End?

64 3 1
                                    

"EIJI!!!"

Teriakannya tak berguna, seperti teredam oleh suara pedang yang menusuk daging lunak. Didepan matanya.... Satoru menusuk perut Eiji dengan senyum kemenangannya. Jantungnya seolah berhenti berdetak kencang, tak ada siapapun yang tidak terkejut dengan adegan tersebut. Panglima favorit mereka, tiada didepan mata mereka yang mana semakin membuat panas area pertempuran.

Lain halnya dengan Rena, Akashi, dan sahabatnya yang termangu menatap Eiji yang sudah terkapar.

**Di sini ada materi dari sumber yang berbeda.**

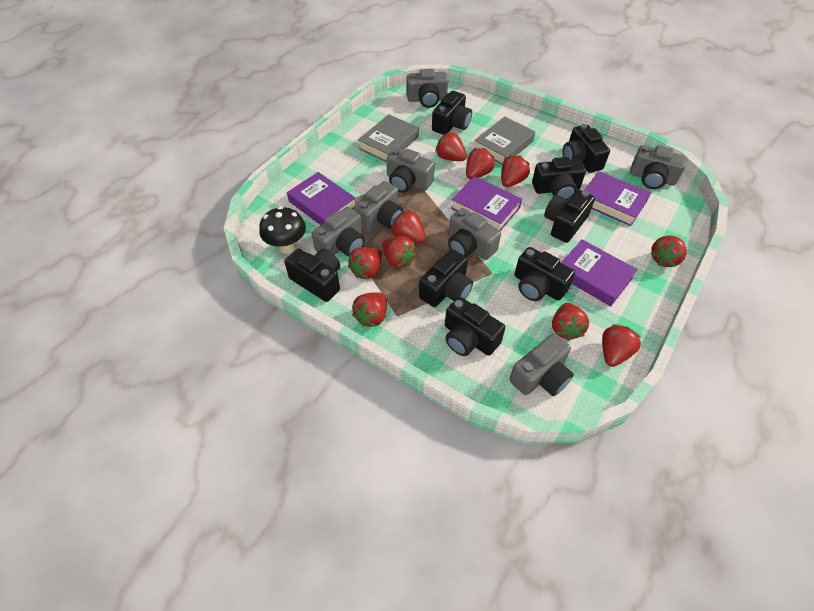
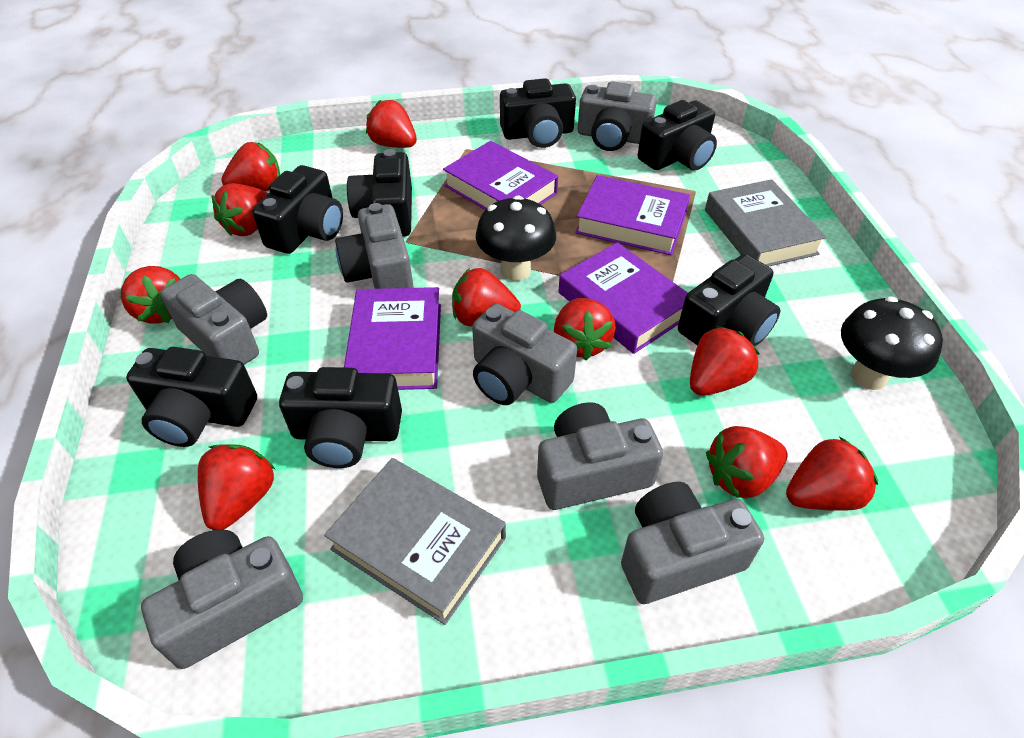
black camera: 8 -> 7
black mushroom: 1 -> 2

Logikanya menghilang, kewarasannya menguap begitu saja. Hanya Eiji sekarang yang jadi fokus utamanya, "Aku harus kesana...."

"Tidak Rena!"

"Jangan halangi aku Mamoru!" Kaki nya dengan cepat berlari mendekati Eiji, tak peduli jika kerikil atau benda tajam kecil akan menancap di kakinya.

Tapi disaat yang sama, Satoru mendekatinya dengan kecepatan sekilat cahayanya. Tersenyum miring, "Kau milikku sekarang." Dengan kecepatannya, pisau kecil tersebut berhasil menancap di sisi tubuh Rena.

Tubuhnya membeku, rasa sakit mulai dirasakan disekujur tubuhnya. Terutama perut, kini kram perut nya mulai dirasakan hebat. Tapi Rena mencoba mengabaikan rasa sakit nya dan tetap melangkah mendekati Eiji yang terbaring lemah, tangannya mencoba menggapai tubuh yang mulai ringkih itu dengan sekuat tenaga nya.

Sampai kakinya tiba-tiba melayang, lalu tubuhnya menabrak dada bidang. Emeraldnya menatap pria yang tengah membawanya dengan bridal style, bahkan tersenyum sendu padanya. "Maaf, aku terlambat datang."

"Akashi...."

"Bertahanlah, aku akan mengantarmu pada Eiji."

Satoru yang hendak mencegat Akashi justru dihadang oleh dua perempuan, Naki dan Nagisa secara bersamaan. Dua perempuan dihadapannya ini seolah menjadi tameng untuk Rena, dan ini membuatnya kesal.

Begitu tiba di tempat Rena langsung melepas rangkulannya dan segera berlari menuju Eiji, membawa tubuh besar itu ke pangkuannya. Sembari menggoyangkan tubuh Eiji. "Eiji! Kumohon buka matamu."

Sesuai yang diinginkan, Eiji membuka matanya. Tersenyum menahan rasa sakit yang amat dalam akibat tusukan yang didapat, walau itu juga percuma karena Rena pasti mengetahuinya. Tangannya terangkat mengelus pipi Rena, fokusnya teralihkan melihat ada luka tusukan di bahu Rena. Dan sang empu yang tahu langsung segera memeluk kepala Eiji. "Luka ini tidak sebesar dirimu, jangan khawatir."

Bohong

Lagi-lagi ia mengatakan kebohongan, kenyataannya kram di perutnya masih tak hilang juga dan makin menjadi-jadi. Ia bahkan bisa merasakan sesuatu mengalir dari daerah intimnya, walau hanya menduga tapi ia merasa ada hal buruk yang menimpa. Tapi ia tak peduli dulu untuk itu, Eiji sekarang prioritasnya.

"Jangan menangis....." Suara Eiji begitu serak dan putus putus, Rena mencoba menahan air matanya tapi tak bisa.

"Kita.... Impas kan?"

"Apanya yang impas?! Saat itu aku masih hidup sementara kau sekarang sekarat!"

Eiji hanya tersenyum menanggapi Rena, yang dikatakan benar. Keadaannya berbeda, tapi ia tak menyesal. Sama sekali tidak, setidaknya ia berhasil melindungi Rena.

"Jangan tinggalkan aku......." Isaknya.

Bibirnya hendak mengucap, tapi kesadarannya sudah di ambang batas. Tanpa sadar sudah menutup matanya, meski ia masih berharap pada Tuhan agar tetap hidup.

"Eiji...? Eiji!! Jawab aku!!"

Tak ada jawaban, hanya hembusan nafas yang terputus-putus membuat Rena semakin panik bukan main. "EIJI JANGAN TINGGALKAN AKU!!!" Dengan nada tingginya, kewarasannya sudah menghilang begitu saja melihat Eiji kini menutup mata indahnya.